Format every line of the data below as a JSON list of strings, one string per line, and leave out blank lines.

——

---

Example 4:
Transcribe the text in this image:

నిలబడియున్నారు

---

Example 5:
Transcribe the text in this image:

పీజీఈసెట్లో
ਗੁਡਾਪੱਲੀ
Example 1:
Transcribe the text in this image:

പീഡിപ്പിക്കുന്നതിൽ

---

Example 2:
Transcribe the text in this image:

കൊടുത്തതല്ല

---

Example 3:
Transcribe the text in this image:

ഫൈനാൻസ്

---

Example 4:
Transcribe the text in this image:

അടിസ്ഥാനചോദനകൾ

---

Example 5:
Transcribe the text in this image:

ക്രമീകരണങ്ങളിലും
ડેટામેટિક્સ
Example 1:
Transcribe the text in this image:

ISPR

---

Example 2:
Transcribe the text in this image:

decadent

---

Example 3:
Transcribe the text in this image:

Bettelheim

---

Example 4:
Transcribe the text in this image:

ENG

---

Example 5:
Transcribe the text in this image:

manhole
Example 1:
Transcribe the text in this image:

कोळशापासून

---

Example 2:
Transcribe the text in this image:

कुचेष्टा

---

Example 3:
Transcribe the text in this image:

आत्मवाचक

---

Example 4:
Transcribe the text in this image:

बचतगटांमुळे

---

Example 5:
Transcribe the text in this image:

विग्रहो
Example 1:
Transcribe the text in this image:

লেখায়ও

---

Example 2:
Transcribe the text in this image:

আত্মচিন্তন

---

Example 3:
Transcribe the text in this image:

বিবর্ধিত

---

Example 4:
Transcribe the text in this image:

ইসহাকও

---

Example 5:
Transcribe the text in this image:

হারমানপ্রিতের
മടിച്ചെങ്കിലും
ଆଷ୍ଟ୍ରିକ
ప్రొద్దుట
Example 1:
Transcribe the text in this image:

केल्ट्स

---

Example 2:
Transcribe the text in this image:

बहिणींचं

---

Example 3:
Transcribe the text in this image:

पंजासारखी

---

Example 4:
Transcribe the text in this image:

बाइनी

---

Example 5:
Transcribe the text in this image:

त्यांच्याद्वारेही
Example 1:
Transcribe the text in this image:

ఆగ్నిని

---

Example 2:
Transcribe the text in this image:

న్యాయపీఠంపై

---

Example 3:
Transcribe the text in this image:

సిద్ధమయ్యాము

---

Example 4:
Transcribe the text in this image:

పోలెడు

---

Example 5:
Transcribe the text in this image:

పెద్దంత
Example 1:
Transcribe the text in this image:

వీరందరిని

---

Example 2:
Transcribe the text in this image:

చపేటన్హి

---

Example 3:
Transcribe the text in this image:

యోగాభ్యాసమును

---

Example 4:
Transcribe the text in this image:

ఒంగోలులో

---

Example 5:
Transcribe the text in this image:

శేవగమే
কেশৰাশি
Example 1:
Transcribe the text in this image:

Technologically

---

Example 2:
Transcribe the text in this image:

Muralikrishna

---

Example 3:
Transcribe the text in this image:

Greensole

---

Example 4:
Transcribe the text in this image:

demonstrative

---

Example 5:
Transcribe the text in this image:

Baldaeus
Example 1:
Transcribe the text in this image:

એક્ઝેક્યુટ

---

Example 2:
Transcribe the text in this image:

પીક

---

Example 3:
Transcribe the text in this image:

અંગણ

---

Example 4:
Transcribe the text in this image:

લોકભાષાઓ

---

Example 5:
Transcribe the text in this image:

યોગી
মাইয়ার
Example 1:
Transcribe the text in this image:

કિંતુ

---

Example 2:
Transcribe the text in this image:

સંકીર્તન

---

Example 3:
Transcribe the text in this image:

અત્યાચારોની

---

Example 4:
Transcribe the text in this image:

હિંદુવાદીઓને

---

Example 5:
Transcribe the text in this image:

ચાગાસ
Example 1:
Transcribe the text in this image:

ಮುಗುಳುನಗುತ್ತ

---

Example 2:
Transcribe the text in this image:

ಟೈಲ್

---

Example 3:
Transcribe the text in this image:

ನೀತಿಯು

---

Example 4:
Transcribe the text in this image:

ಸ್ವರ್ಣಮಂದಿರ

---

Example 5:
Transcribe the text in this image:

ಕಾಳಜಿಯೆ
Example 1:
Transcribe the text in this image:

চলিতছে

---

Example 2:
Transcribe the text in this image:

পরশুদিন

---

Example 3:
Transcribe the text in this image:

——

**Answer below**
[
  "---",
  "Example 4:",
  "Transcribe the text in this image:",
  "నిలబడియున్నారు",
  "---",
  "Example 5:",
  "Transcribe the text in this image:",
  "పీజీఈసెట్లో",
  "ਗੁਡਾਪੱਲੀ",
  "Example 1:",
  "Transcribe the text in this image:",
  "പീഡിപ്പിക്കുന്നതിൽ",
  "---",
  "Example 2:",
  "Transcribe the text in this image:",
  "കൊടുത്തതല്ല",
  "---",
  "Example 3:",
  "Transcribe the text in this image:",
  "ഫൈനാൻസ്",
  "---",
  "Example 4:",
  "Transcribe the text in this image:",
  "അടിസ്ഥാനചോദനകൾ",
  "---",
  "Example 5:",
  "Transcribe the text in this image:",
  "ക്രമീകരണങ്ങളിലും",
  "ડેટામેટિક્સ",
  "Example 1:",
  "Transcribe the text in this image:",
  "ISPR",
  "---",
  "Example 2:",
  "Transcribe the text in this image:",
  "decadent",
  "---",
  "Example 3:",
  "Transcribe the text in this image:",
  "Bettelheim",
  "---",
  "Example 4:",
  "Transcribe the text in this image:",
  "ENG",
  "---",
  "Example 5:",
  "Transcribe the text in this image:",
  "manhole",
  "Example 1:",
  "Transcribe the text in this image:",
  "कोळशापासून",
  "---",
  "Example 2:",
  "Transcribe the text in this image:",
  "कुचेष्टा",
  "---",
  "Example 3:",
  "Transcribe the text in this image:",
  "आत्मवाचक",
  "---",
  "Example 4:",
  "Transcribe the text in this image:",
  "बचतगटांमुळे",
  "---",
  "Example 5:",
  "Transcribe the text in this image:",
  "विग्रहो",
  "Example 1:",
  "Transcribe the text in this image:",
  "লেখায়ও",
  "---",
  "Example 2:",
  "Transcribe the text in this image:",
  "আত্মচিন্তন",
  "---",
  "Example 3:",
  "Transcribe the text in this image:",
  "বিবর্ধিত",
  "---",
  "Example 4:",
  "Transcribe the text in this image:",
  "ইসহাকও",
  "---",
  "Example 5:",
  "Transcribe the text in this image:",
  "হারমানপ্রিতের",
  "മടിച്ചെങ്കിലും",
  "ଆଷ୍ଟ୍ରିକ",
  "ప్రొద్దుట",
  "Example 1:",
  "Transcribe the text in this image:",
  "केल्ट्स",
  "---",
  "Example 2:",
  "Transcribe the text in this image:",
  "बहिणींचं",
  "---",
  "Example 3:",
  "Transcribe the text in this image:",
  "पंजासारखी",
  "---",
  "Example 4:",
  "Transcribe the text in this image:",
  "बाइनी",
  "---",
  "Example 5:",
  "Transcribe the text in this image:",
  "त्यांच्याद्वारेही",
  "Example 1:",
  "Transcribe the text in this image:",
  "ఆగ్నిని",
  "---",
  "Example 2:",
  "Transcribe the text in this image:",
  "న్యాయపీఠంపై",
  "---",
  "Example 3:",
  "Transcribe the text in this image:",
  "సిద్ధమయ్యాము",
  "---",
  "Example 4:",
  "Transcribe the text in this image:",
  "పోలెడు",
  "---",
  "Example 5:",
  "Transcribe the text in this image:",
  "పెద్దంత",
  "Example 1:",
  "Transcribe the text in this image:",
  "వీరందరిని",
  "---",
  "Example 2:",
  "Transcribe the text in this image:",
  "చపేటన్హి",
  "---",
  "Example 3:",
  "Transcribe the text in this image:",
  "యోగాభ్యాసమును",
  "---",
  "Example 4:",
  "Transcribe the text in this image:",
  "ఒంగోలులో",
  "---",
  "Example 5:",
  "Transcribe the text in this image:",
  "శేవగమే",
  "কেশৰাশি",
  "Example 1:",
  "Transcribe the text in this image:",
  "Technologically",
  "---",
  "Example 2:",
  "Transcribe the text in this image:",
  "Muralikrishna",
  "---",
  "Example 3:",
  "Transcribe the text in this image:",
  "Greensole",
  "---",
  "Example 4:",
  "Transcribe the text in this image:",
  "demonstrative",
  "---",
  "Example 5:",
  "Transcribe the text in this image:",
  "Baldaeus",
  "Example 1:",
  "Transcribe the text in this image:",
  "એક્ઝેક્યુટ",
  "---",
  "Example 2:",
  "Transcribe the text in this image:",
  "પીક",
  "---",
  "Example 3:",
  "Transcribe the text in this image:",
  "અંગણ",
  "---",
  "Example 4:",
  "Transcribe the text in this image:",
  "લોકભાષાઓ",
  "---",
  "Example 5:",
  "Transcribe the text in this image:",
  "યોગી",
  "মাইয়ার",
  "Example 1:",
  "Transcribe the text in this image:",
  "કિંતુ",
  "---",
  "Example 2:",
  "Transcribe the text in this image:",
  "સંકીર્તન",
  "---",
  "Example 3:",
  "Transcribe the text in this image:",
  "અત્યાચારોની",
  "---",
  "Example 4:",
  "Transcribe the text in this image:",
  "હિંદુવાદીઓને",
  "---",
  "Example 5:",
  "Transcribe the text in this image:",
  "ચાગાસ",
  "Example 1:",
  "Transcribe the text in this image:",
  "ಮುಗುಳುನಗುತ್ತ",
  "---",
  "Example 2:",
  "Transcribe the text in this image:",
  "ಟೈಲ್",
  "---",
  "Example 3:",
  "Transcribe the text in this image:",
  "ನೀತಿಯು",
  "---",
  "Example 4:",
  "Transcribe the text in this image:",
  "ಸ್ವರ್ಣಮಂದಿರ",
  "---",
  "Example 5:",
  "Transcribe the text in this image:",
  "ಕಾಳಜಿಯೆ",
  "Example 1:",
  "Transcribe the text in this image:",
  "চলিতছে",
  "---",
  "Example 2:",
  "Transcribe the text in this image:",
  "পরশুদিন",
  "---",
  "Example 3:",
  "Transcribe the text in this image:"
]